Quantum computers are hypothetical computers that manipulate information in its quantum form. As a result, they are predicted to be far more powerful than even the most powerful currently existing computers or the ones built in the foreseeable future.
A substantial effort has been spent to build a working quantum computer, yet all the existing prototypes suffer from the problem that the quantum information, when stored in the motion of atoms or electrons, is very fragile and tends to disappear after a very short time (usually within nanoseconds).
Yet it was pointed out that non-Abelian particles automatically remember which particles they circled in the past and in what order. This memory is part of what these non-Abelian particles do, and it cannot get lost as long as these particles continue to exist.

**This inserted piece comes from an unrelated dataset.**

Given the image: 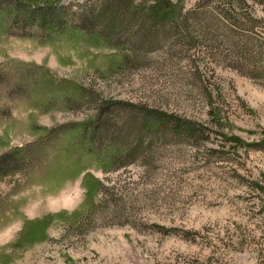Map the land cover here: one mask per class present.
Wrapping results in <instances>:
<instances>
[{"label": "rangeland", "instance_id": "obj_1", "mask_svg": "<svg viewBox=\"0 0 264 264\" xmlns=\"http://www.w3.org/2000/svg\"><path fill=\"white\" fill-rule=\"evenodd\" d=\"M135 2L139 21L106 37L42 39L0 14V152L71 124L31 147L53 157L27 183L0 180V264H264V150L245 145L264 139V8L244 9L261 18L249 34L217 14L152 26V0ZM99 112L90 144L74 130ZM163 113L203 131L174 133Z\"/></svg>", "mask_w": 264, "mask_h": 264}, {"label": "trees", "instance_id": "obj_2", "mask_svg": "<svg viewBox=\"0 0 264 264\" xmlns=\"http://www.w3.org/2000/svg\"><path fill=\"white\" fill-rule=\"evenodd\" d=\"M135 1L137 0H91L83 4H74L73 7V4L62 3L60 0H0V14L5 16V19H7L10 25L21 24L23 27H27L33 31L28 35L41 37L42 39L55 37L56 35L72 31L83 32V30L86 32L93 31L95 33L90 34H101L106 37L109 32L113 33L116 28L122 24L129 25L139 21V5H137ZM196 2L198 3L197 5L200 6L198 10L183 12L182 9H177L175 5H172L168 0H152L150 6L147 5V9L141 12L140 16L146 14V17L151 16L153 26L156 23H164L166 15H169L171 19L182 17V19L186 20L193 17L195 14L201 13L206 15L209 20H214L216 19L215 14H217L226 22L230 24L234 23V25L238 27L242 26L243 29H246L245 31H247V33L255 34L253 30L258 27L256 23L259 22L261 18L254 16V14L251 15L244 9L253 4L261 5L264 8V0H197ZM156 16H162V19L159 20L155 18ZM141 21L142 24L146 25L144 20ZM245 22L250 25L248 26ZM147 23L151 24L149 21H147ZM100 25L103 26L101 27ZM152 35L154 36L153 30ZM154 40L155 39L152 37V44L155 43ZM149 113H151V111H149ZM208 114L219 129L226 127L227 122H225L222 116L213 112V110H209ZM102 116L103 112L97 113L94 120L83 124L84 126L80 130L75 129V135L85 138L86 142L90 144L101 139L103 135L101 129L106 127L107 124V121L101 118ZM155 117L156 116L152 113V119H154V121L157 119V117ZM159 117L158 119H162L159 124H172L174 133L183 136L193 137L203 131V125L186 118L164 113L159 115ZM145 121L146 120L143 121V125L146 127L144 130L151 131L148 128L149 126H146ZM70 127L71 124L59 125L30 143L13 145L0 152V180L7 177L16 179L15 176L19 175L20 181L24 184L27 183L29 180L28 176L39 168L41 164L46 162L48 158L51 159L53 157L49 152L52 145L58 142L53 134H55V132L60 134L65 130L67 131ZM158 127L156 126V128ZM156 128H152V132ZM226 135L227 137L224 135L225 139L232 142L233 146L240 148L244 145L243 140L239 136L227 133ZM44 140L52 141L53 144L48 145L45 153H43L42 161L37 164V162L33 160H36L39 156L34 155L29 157L28 154L31 147ZM245 145L253 149L264 150V139L249 142ZM85 151L90 152L91 149L85 148ZM11 191L12 190H9L5 198L12 193Z\"/></svg>", "mask_w": 264, "mask_h": 264}]
</instances>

Therefore, one could store the quantum information in the memory of these particles of what they did in the past without fear of its being lost, Gurarie notes.
One can change this information by making these particles circle one another. The idea of a quantum computer based on such particles is called “topological quantum computing.” A division of Microsoft Corporation, called Microsoft Station Q based at the University of California at Santa Barbara, is dedicated to researching ways to create a topological quantum computer.
FQHE remains the most promising experimental setup in which such particles should exist. Other setups based on superconductors or other exotic materials have been proposed, but even if experimentalists ever succeed in building these setups in their labs, the non-Abelian particles that could be created there are of a rather poor variety, not sufficient for arbitrary quantum computation, Gurarie says.
On the contrary, in the Fractional Quantum Hall Effect, it is conjectured that the non-Abelian particles can be arbitrarily complex, sufficient for any quantum computation. A major effort has been underway to detect these particles in FQHE experiments.
So far, no one was able to either prove or disprove their existence based on the observed data.
Yet despite all this activity, the existence of the non-Abelian particles in FQHE remained a conjecture. “I and my collaborators from UCSB and Microsoft Station Q … decided that it was no longer possible to continue working in this field without really verifying that non-Abelian particles existed in this setup,” Gurarie notes.
“In the last year, we set up a new method of calculation, which had its roots in the original method Laughlin used to prove the existence of anyons, but represented a major development of this method in a new direction.”
The method itself was borrowed from a completely different subfield of physics, the physics of plasmas as well as the physics of superfluidity, representing a well-documented trend in theoretical physics where methods developed for one purpose turned out to be useful for something totally different.
“With this method, we proved the existence of anyons in FQHE, at least under one particular value of the magnetic field.”
This does not yet mean that this problem is completely solved, Gurarie says.
“It turns out that under the condition where our proof works, the anyons are precisely of that ‘poor’ variety mentioned earlier.” To solve the problem of any kind of anyons in FQHE, including the “complex” ones important for quantum computing, the method needs to be developed even further.
“We made partial progress in this direction, yet encountered roadblocks which we have not yet overcome. We believe that with some additional work, this will probably be accomplished in the not-so-distant future.”